------ Testo in esame

Le Sardine, con le loro piazze affollate, sono state una delle non molte cose positive a cui abbiamo assistito in Italia negli ultimi anni. Purtroppo sono state ricacciate indietro dalla pandemia. Nel novembre 2019, quando il virus probabilmente già circolava in Lombardia, mi è capitato di ritrovarmici in mezzo nella metropolitana milanese (erano di ritorno da una manifestazione) e ho avuto un immediato moto di simpatia nei loro confronti, dicendomi: “Beh, per fortuna non tutta Milano si riduce al rito dell’apericena”. Ciò che mi piaceva, e mi piace ancora, è il loro deciso accento antisovranista: qualcosa in cui fino a un anno fa non era più facilissimo imbattersi neppure a sinistra, sebbene oggi, dopo l’assegnazione dei fondi europei, la situazione stia cambiando. Ma i movimenti, compresi quelli neppure troppo radicali ma della cittadinanza attiva, hanno bisogno degli assembramenti come dell’aria per respirare. Se togliete loro la piazza, che ne è del conflitto – ideale o politico, o tutt’e due le cose insieme – che sarebbero capaci di innescare? Si sarebbe mai potuto immaginare un movimento giovanile e studentesco, come quello che ci fu nel 1968 e dintorni, nel pieno di una pandemia? E i cortei interni degli operai di Mirafiori, per non parlare degli scioperi sia ordinari sia “a gatto selvaggio”? Ve le vedete le assemblee tra operai e studenti via Zoom?

------------
------ Materiale fornito

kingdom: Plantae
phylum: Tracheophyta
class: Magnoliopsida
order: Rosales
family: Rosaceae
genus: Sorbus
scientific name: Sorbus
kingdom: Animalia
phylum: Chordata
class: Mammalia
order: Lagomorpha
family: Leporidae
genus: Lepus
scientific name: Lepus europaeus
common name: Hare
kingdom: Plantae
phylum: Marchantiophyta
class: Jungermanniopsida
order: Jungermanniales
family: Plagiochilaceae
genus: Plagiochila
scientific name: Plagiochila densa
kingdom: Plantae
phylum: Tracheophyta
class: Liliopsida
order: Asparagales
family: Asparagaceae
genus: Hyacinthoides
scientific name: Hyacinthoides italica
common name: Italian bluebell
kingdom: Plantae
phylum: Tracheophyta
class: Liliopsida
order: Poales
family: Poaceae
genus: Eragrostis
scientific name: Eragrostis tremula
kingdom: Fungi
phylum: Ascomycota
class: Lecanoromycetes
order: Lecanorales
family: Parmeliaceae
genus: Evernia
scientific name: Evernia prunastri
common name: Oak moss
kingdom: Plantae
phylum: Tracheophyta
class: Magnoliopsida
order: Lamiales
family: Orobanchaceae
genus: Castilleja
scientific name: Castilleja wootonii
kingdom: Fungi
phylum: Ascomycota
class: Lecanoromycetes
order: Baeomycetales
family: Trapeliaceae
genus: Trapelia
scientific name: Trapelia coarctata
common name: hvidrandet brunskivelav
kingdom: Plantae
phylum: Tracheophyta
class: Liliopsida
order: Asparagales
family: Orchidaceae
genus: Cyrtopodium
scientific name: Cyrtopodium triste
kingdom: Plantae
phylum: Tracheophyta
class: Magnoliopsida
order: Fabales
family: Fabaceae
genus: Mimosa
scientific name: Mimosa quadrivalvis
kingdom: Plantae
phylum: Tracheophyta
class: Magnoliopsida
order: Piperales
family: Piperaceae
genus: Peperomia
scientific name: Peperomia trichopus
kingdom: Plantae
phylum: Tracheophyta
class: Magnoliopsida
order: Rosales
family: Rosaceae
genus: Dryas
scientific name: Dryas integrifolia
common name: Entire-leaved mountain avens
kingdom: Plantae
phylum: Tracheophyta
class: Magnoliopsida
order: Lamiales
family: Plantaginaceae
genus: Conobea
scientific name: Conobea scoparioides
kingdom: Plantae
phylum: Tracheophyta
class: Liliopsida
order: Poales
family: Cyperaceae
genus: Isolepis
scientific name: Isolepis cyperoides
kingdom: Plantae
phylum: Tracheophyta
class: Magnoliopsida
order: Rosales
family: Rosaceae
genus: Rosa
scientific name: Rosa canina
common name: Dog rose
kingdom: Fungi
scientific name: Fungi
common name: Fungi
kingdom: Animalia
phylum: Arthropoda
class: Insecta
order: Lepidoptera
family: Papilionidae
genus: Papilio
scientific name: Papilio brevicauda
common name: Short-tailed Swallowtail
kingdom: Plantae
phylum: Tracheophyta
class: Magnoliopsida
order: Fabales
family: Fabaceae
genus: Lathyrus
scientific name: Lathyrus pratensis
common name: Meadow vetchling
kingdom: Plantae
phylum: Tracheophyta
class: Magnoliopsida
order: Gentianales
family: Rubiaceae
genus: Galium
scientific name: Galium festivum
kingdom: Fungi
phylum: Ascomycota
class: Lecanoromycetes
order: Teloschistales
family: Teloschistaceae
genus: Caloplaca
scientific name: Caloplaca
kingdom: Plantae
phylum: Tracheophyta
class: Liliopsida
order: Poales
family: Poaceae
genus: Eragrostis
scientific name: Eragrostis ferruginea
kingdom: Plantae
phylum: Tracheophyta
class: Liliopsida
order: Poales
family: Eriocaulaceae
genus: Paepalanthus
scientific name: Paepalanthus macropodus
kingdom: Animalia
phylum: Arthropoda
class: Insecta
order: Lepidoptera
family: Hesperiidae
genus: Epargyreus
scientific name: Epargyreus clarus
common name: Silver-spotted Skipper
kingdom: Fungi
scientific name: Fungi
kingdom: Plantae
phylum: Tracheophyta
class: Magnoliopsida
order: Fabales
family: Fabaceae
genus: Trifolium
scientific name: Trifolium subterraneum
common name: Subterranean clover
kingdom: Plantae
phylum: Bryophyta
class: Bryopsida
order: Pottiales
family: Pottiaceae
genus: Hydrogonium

------------

- **Consegna**
Rispondi alle domande sul testo delle Sardine:
(a) In quale mese e anno l'autore si è ritrovato in mezzo alle Sardine nella metropolitana milanese?
(b) Che cosa delle Sardine piaceva e piace ancora all'autore?
(c) A quale anno viene collegato il movimento giovanile e studentesco citato nel testo?

- **Risposta**
(a) Nel novembre 2019.
(b) Il loro deciso accento antisovranista.
(c) Al 1968 ("nel 1968 e dintorni").